Nelle elezioni di un anno fa, invece, la Russia ha messo da parte Dodon e ha visto nel terzo candidato, Renato Usatii, un nuovo profilo sul quale puntare. Ed ecco che, anche per questa ragione, la vittoria della Sandu diventa ancor più importante e storica.
Potremmo dire che Chisinau, solo ora, ha tutto per uscire dall’ampia sfera di influenza del Cremlino.
Nonostante i grandi problemi parlamentari che hanno cercato di intralciare il lavoro politico della Sandu, la sua agenda e il suo impegno politico hanno trovato i favori della comunità internazionale. Molto forte è stato il riavvicinamento della Romania che, ritrovando un Paese non più sotto l’influenza russa, ha espresso il proprio sostegno al nuovo Governo disponendo un programma di finanziamenti e aiuti come lo stanziamento di 100 milioni di euro; la disposizione di 6 mila tonnellate di gasolio da fornire in aiuto agli agricoltori moldavi; l’invio di supporti medici e di 200 mila dosi di vaccino anti-Covid-19.
Lo stesso entusiasmo è stato mostrato anche da parte dell’Ucraina. Infatti, il presidente ucraino Volodymyr Zelens’kyj vorrebbe fare affidamento sulla Moldavia per future collaborazioni che portino i due Paesi ad essere più vicini all’Unione Europa e, se fosse necessario, unirsi contro l’onnipresente Russia.
E a proposito di Putin, iniziano già ad esserci dei primi attriti con la Presidente Sandu. Infatti, la Moldavia ha espresso pubblicamente il proprio desiderio che il Cremlino ritiri dalla regione moldava della Transnistria i duemila soldati russi presenti da diversi anni. Mosca ha giustificato la necessità di quella presenza con l’obiettivo di completare una missione di peacekeeping a lungo termine, ma Chisinau ha chiesto la sorveglianza dell’OSCE (Organizzazione per la sicurezza e la cooperazione europea) data la mancanza di un accordo che preveda e regoli la presenza militare russa in suolo moldavo.
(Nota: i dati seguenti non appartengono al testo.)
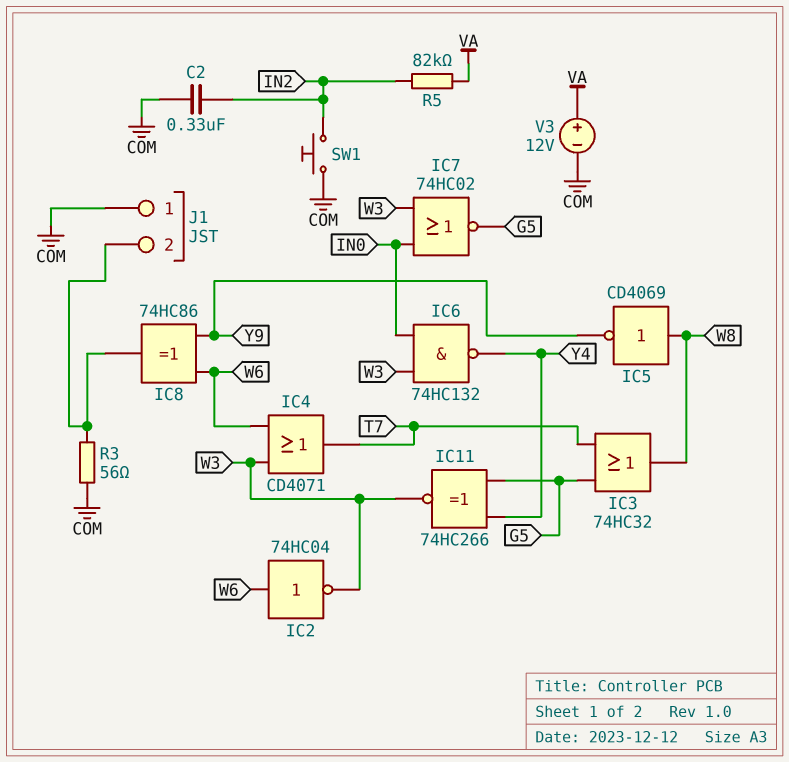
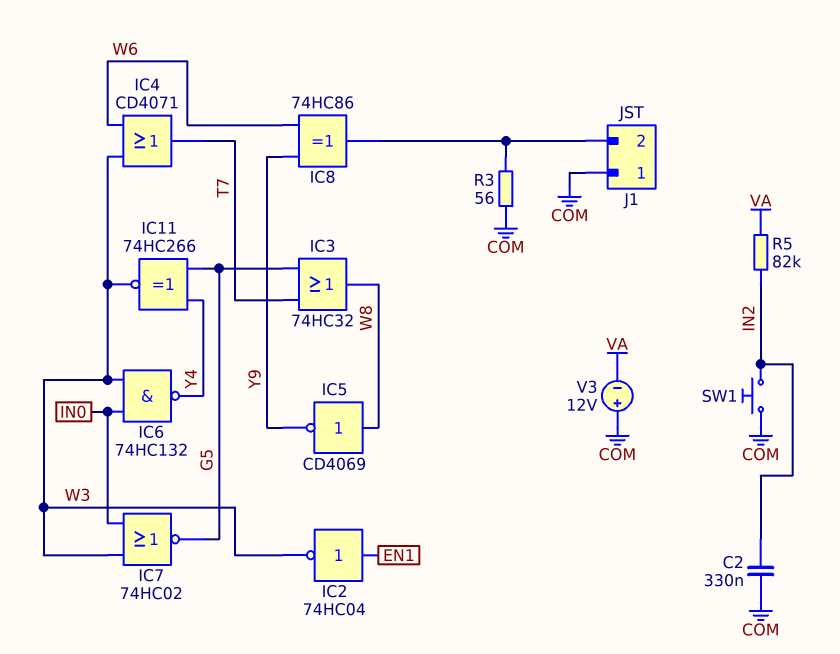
IC2: NOT 74HC04 (in W6, out W3) -> NOT 74HC04 (in EN1, out W3)
V3: 12V (plus VA, minus COM) -> 12V (plus COM, minus VA)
Questa questione continuerà a far parlare. Abbandonare la Transnistria sarebbe troppo lesivo per gli interessi strategico-militari russi. Si perderebbe la vicinanza con un territorio fondamentale come la Crimea e non si potrebbero più tenere sotto diretto controllo, in caso di ritiro delle truppe, le basi NATO presenti in Romania.
Tutti questi elementi devono farci parlare di nuovo cantiere perché fanno emergere la presenza di una nuova e dinamica realtà politica. La Moldavia, nel suo piccolo, ha avviato un processo di crescita nazionale e internazionale che potrebbe diventare, in futuro, un esempio di coraggio politico e rafforzamento dello spirito democratico che in alcuni Stati di quell’area europea rappresenta un fondamento oggi ancora assente.